O inquérito policial deu conta de que foram os irmãos agricultores. A família de uma das moças contrata um detetive para elucidar vários aspectos importantes sobre o crime e como os corpos das jovens apareceram no canavial. O detetive Getúlio acende o seu cigarro Astória e faz séries de perguntas aos pais das jovens assassinadas.

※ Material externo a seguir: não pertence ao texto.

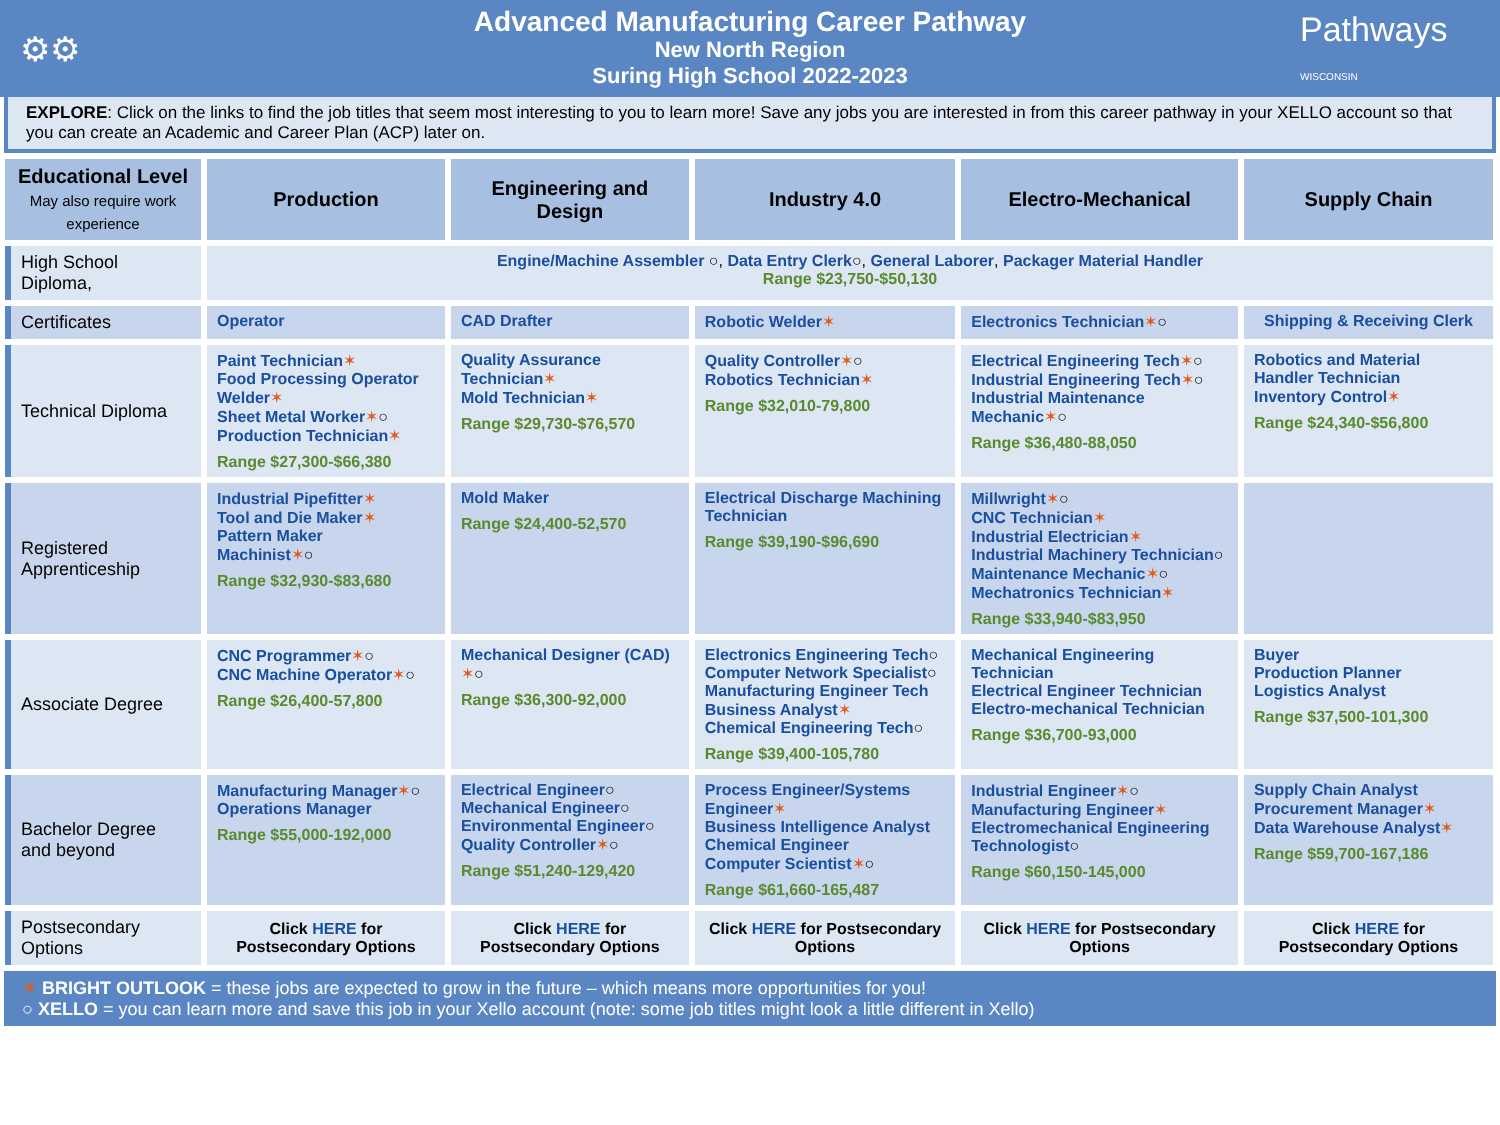⚙⚙
Advanced Manufacturing Career Pathway
New North Region
Suring High School 2022-2023
Pathways
WISCONSIN
EXPLORE: Click on the links to find the job titles that seem most interesting to you to learn more! Save any jobs you are interested in from this career pathway in your XELLO account so that you can create an Academic and Career Plan (ACP) later on.
| Educational Level May also require work experience | Production | Engineering and Design | Industry 4.0 | Electro-Mechanical | Supply Chain |
| --- | --- | --- | --- | --- | --- |
| High School Diploma, | Engine/Machine Assembler ○, Data Entry Clerk ○, General Laborer , Packager Material Handler Range $23,750-$50,130 | | | | |
| Certificates | Operator | CAD Drafter | Robotic Welder ✶ | Electronics Technician ✶ ○ | Shipping & Receiving Clerk |
| Technical Diploma | Paint Technician ✶ Food Processing Operator Welder ✶ Sheet Metal Worker ✶ ○ Production Technician ✶ Range $27,300-$66,380 | Quality Assurance Technician ✶ Mold Technician ✶ Range $29,730-$76,570 | Quality Controller ✶ ○ Robotics Technician ✶ Range $32,010-79,800 | Electrical Engineering Tech ✶ ○ Industrial Engineering Tech ✶ ○ Industrial Maintenance Mechanic ✶ ○ Range $36,480-88,050 | Robotics and Material Handler Technician Inventory Control ✶ Range $24,340-$56,800 |
| Registered Apprenticeship | Industrial Pipefitter ✶ Tool and Die Maker ✶ Pattern Maker Machinist ✶ ○ Range $32,930-$83,680 | Mold Maker Range $24,400-52,570 | Electrical Discharge Machining Technician Range $39,190-$96,690 | Millwright ✶ ○ CNC Technician ✶ Industrial Electrician ✶ Industrial Machinery Technician ○ Maintenance Mechanic ✶ ○ Mechatronics Technician ✶ Range $33,940-$83,950 | |
| Associate Degree | CNC Programmer ✶ ○ CNC Machine Operator ✶ ○ Range $26,400-57,800 | Mechanical Designer (CAD) ✶ ○ Range $36,300-92,000 | Electronics Engineering Tech ○ Computer Network Specialist ○ Manufacturing Engineer Tech Business Analyst ✶ Chemical Engineering Tech ○ Range $39,400-105,780 | Mechanical Engineering Technician Electrical Engineer Technician Electro-mechanical Technician Range $36,700-93,000 | Buyer Production Planner Logistics Analyst Range $37,500-101,300 |
| Bachelor Degree and beyond | Manufacturing Manager ✶ ○ Operations Manager Range $55,000-192,000 | Electrical Engineer ○ Mechanical Engineer ○ Environmental Engineer ○ Quality Controller ✶ ○ Range $51,240-129,420 | Process Engineer/Systems Engineer ✶ Business Intelligence Analyst Chemical Engineer Computer Scientist ✶ ○ Range $61,660-165,487 | Industrial Engineer ✶ ○ Manufacturing Engineer ✶ Electromechanical Engineering Technologist ○ Range $60,150-145,000 | Supply Chain Analyst Procurement Manager ✶ Data Warehouse Analyst ✶ Range $59,700-167,186 |
| Postsecondary Options | Click HERE for Postsecondary Options | Click HERE for Postsecondary Options | Click HERE for Postsecondary Options | Click HERE for Postsecondary Options | Click HERE for Postsecondary Options |
✶ BRIGHT OUTLOOK = these jobs are expected to grow in the future – which means more opportunities for you!
○ XELLO = you can learn more and save this job in your Xello account (note: some job titles might look a little different in Xello)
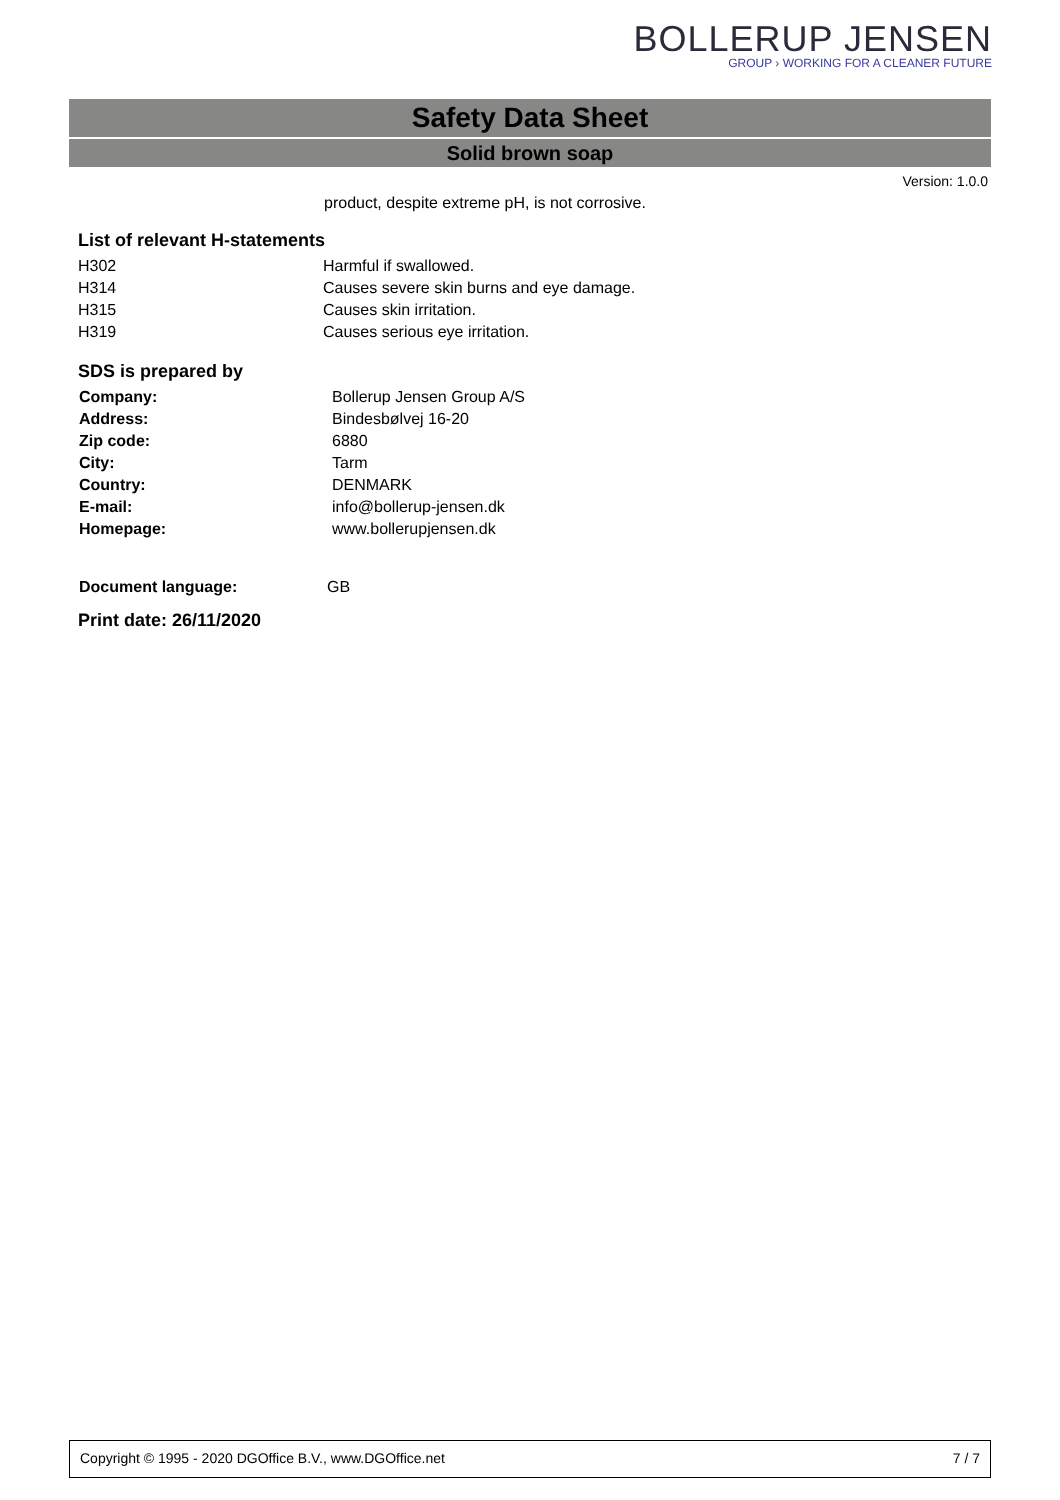BOLLERUP JENSEN
GROUP › WORKING FOR A CLEANER FUTURE
Safety Data Sheet
Solid brown soap
Version: 1.0.0
product, despite extreme pH, is not corrosive.
List of relevant H-statements
| H302 | Harmful if swallowed. |
| H314 | Causes severe skin burns and eye damage. |
| H315 | Causes skin irritation. |
| H319 | Causes serious eye irritation. |
SDS is prepared by
| Company: | Bollerup Jensen Group A/S |
| Address: | Bindesbølvej 16-20 |
| Zip code: | 6880 |
| City: | Tarm |
| Country: | DENMARK |
| E-mail: | info@bollerup-jensen.dk |
| Homepage: | www.bollerupjensen.dk |
| Document language: | GB |
Print date: 26/11/2020
Copyright © 1995 - 2020 DGOffice B.V., www.DGOffice.net 7 / 7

- Marreco fugiu da Casa de Detenção:
- De novo?
- Ele compra a polícia, não acredito no que dizem os jornais e rádios, que ele tem uma reza que desaparece!
- Fugiu dentro do guarda-roupa. – disse Pinto da meganha.
- Rapaz, Pinto vai findar preso e excluído como comunista.
Estudantes no Zoológico de Dois Irmãos telefonam para a Central de Polícia:

- Marreco está aqui no Horto de Dois Irmãos.

Para a gozação dos estudantes de agronomia, viaturas da Polícia Militar e Civil foram ao local. Lá chegando estavam as aves palmípedes nadando no lago.
Um investigador de menor chegou a dar um cascudo no menino que vendia amendoins. Somente porque estava rindo com os trotes dos estudantes.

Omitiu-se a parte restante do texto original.